Assignment ->
What is wanted is the full listing, word for word, without its pictures.

Extracted data ->
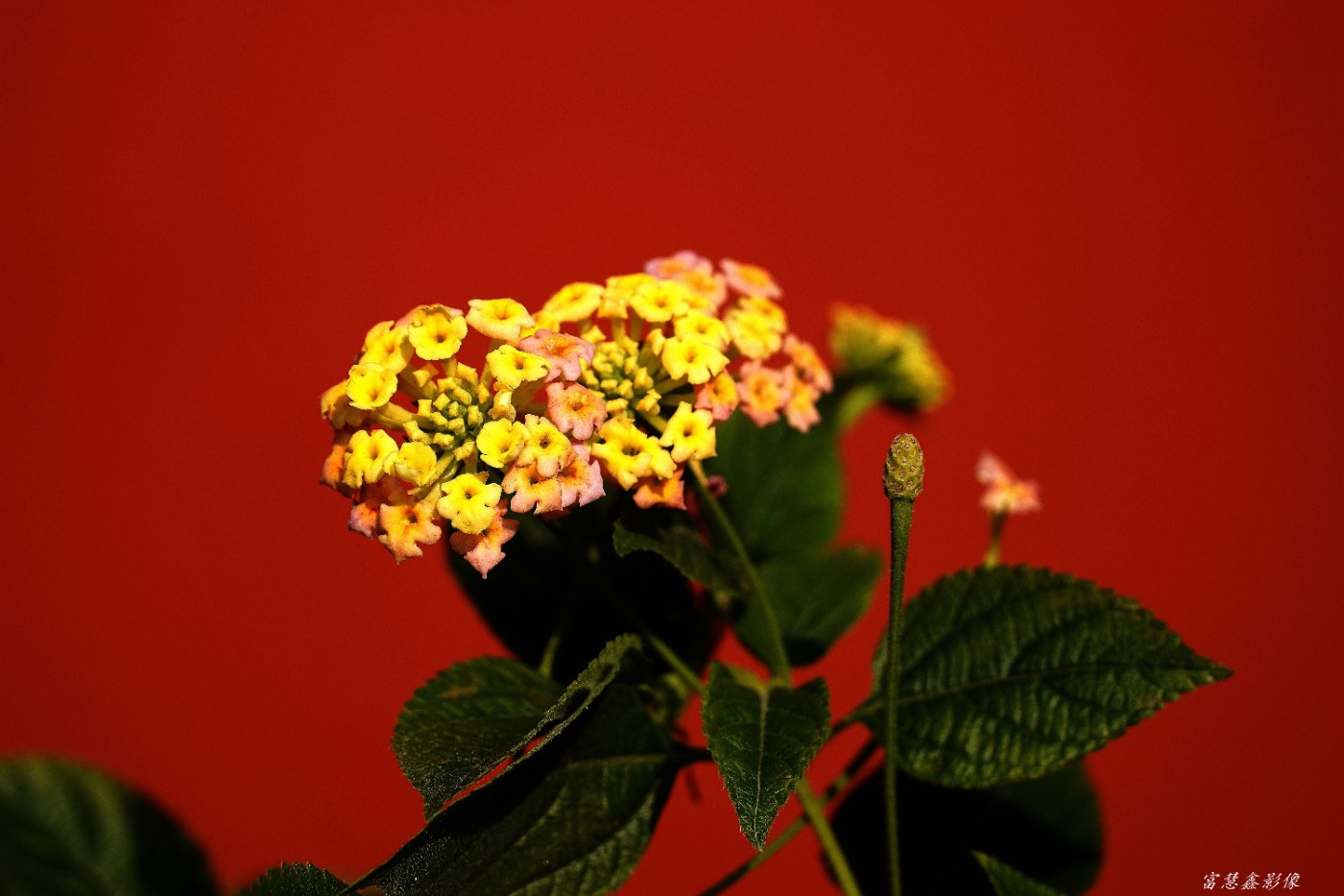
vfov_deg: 6.9
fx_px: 7465
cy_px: 448
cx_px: 672
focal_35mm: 200
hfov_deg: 10.3
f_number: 5.6
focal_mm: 200
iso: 100
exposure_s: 1/500
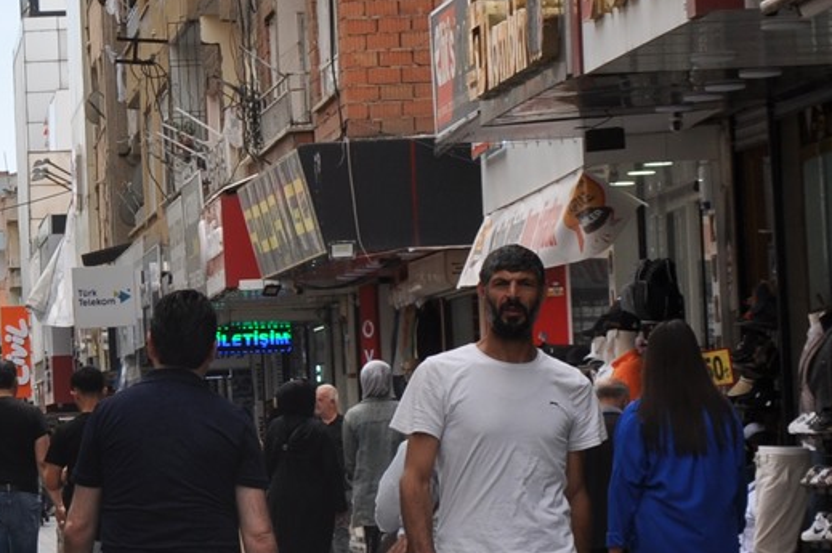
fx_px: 4802
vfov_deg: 6.6
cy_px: 204
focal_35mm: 208
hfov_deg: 9.8
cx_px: -159
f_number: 10
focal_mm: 40
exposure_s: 1/200
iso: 200
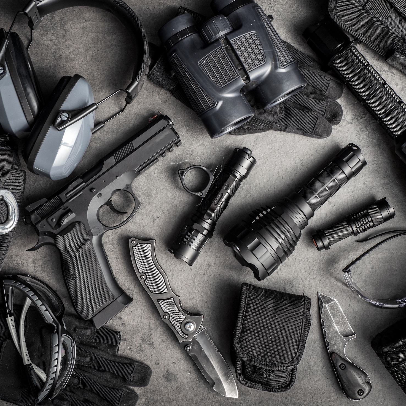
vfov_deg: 35.4
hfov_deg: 35.3
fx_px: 637
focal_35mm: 48
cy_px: 203
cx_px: 227
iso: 200
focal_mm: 20
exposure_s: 1/60
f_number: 8
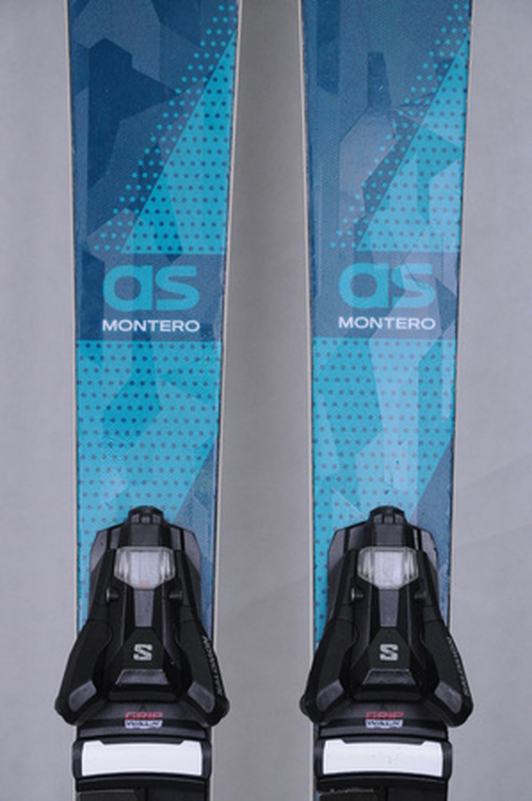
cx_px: 266
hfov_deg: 11.4
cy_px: 400
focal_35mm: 120
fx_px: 2666
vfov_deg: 17.1
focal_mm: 80
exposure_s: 1/125
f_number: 8
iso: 2000
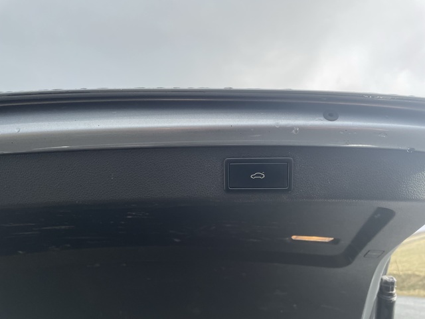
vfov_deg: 53.1
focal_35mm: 26
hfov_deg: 67.3
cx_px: 212
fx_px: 319
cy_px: 160
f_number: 1.6
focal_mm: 4.2
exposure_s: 1/1114
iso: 32
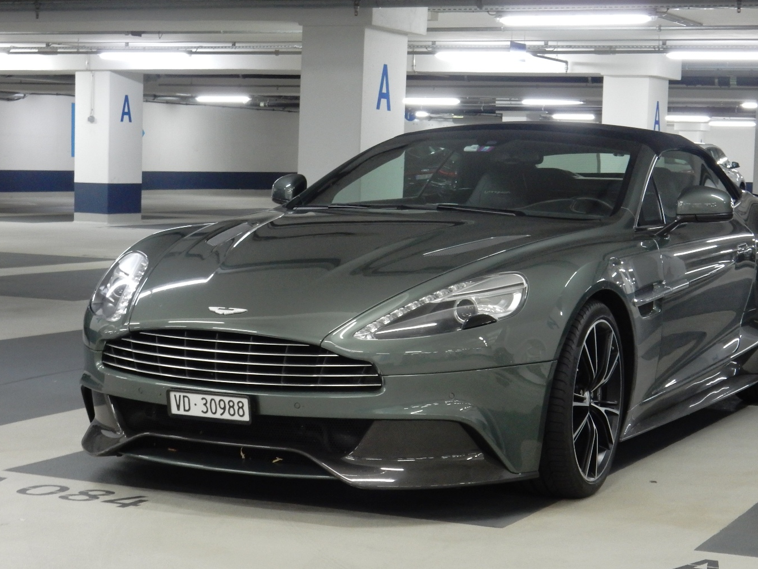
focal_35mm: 83
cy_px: 297
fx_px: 1817
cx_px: 432
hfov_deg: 23.5
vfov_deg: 17.8
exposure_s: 1/10
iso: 400
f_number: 4.8
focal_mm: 12.6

Exercise solution ->
vfov_deg: 6.9
fx_px: 7465
cy_px: 448
cx_px: 672
focal_35mm: 200
hfov_deg: 10.3
f_number: 5.6
focal_mm: 200
iso: 100
exposure_s: 1/500
fx_px: 4802
vfov_deg: 6.6
cy_px: 204
focal_35mm: 208
hfov_deg: 9.8
cx_px: -159
f_number: 10
focal_mm: 40
exposure_s: 1/200
iso: 200
vfov_deg: 35.4
hfov_deg: 35.3
fx_px: 637
focal_35mm: 48
cy_px: 203
cx_px: 227
iso: 200
focal_mm: 20
exposure_s: 1/60
f_number: 8
cx_px: 266
hfov_deg: 11.4
cy_px: 400
focal_35mm: 120
fx_px: 2666
vfov_deg: 17.1
focal_mm: 80
exposure_s: 1/125
f_number: 8
iso: 2000
vfov_deg: 53.1
focal_35mm: 26
hfov_deg: 67.3
cx_px: 212
fx_px: 319
cy_px: 160
f_number: 1.6
focal_mm: 4.2
exposure_s: 1/1114
iso: 32
focal_35mm: 83
cy_px: 297
fx_px: 1817
cx_px: 432
hfov_deg: 23.5
vfov_deg: 17.8
exposure_s: 1/10
iso: 400
f_number: 4.8
focal_mm: 12.6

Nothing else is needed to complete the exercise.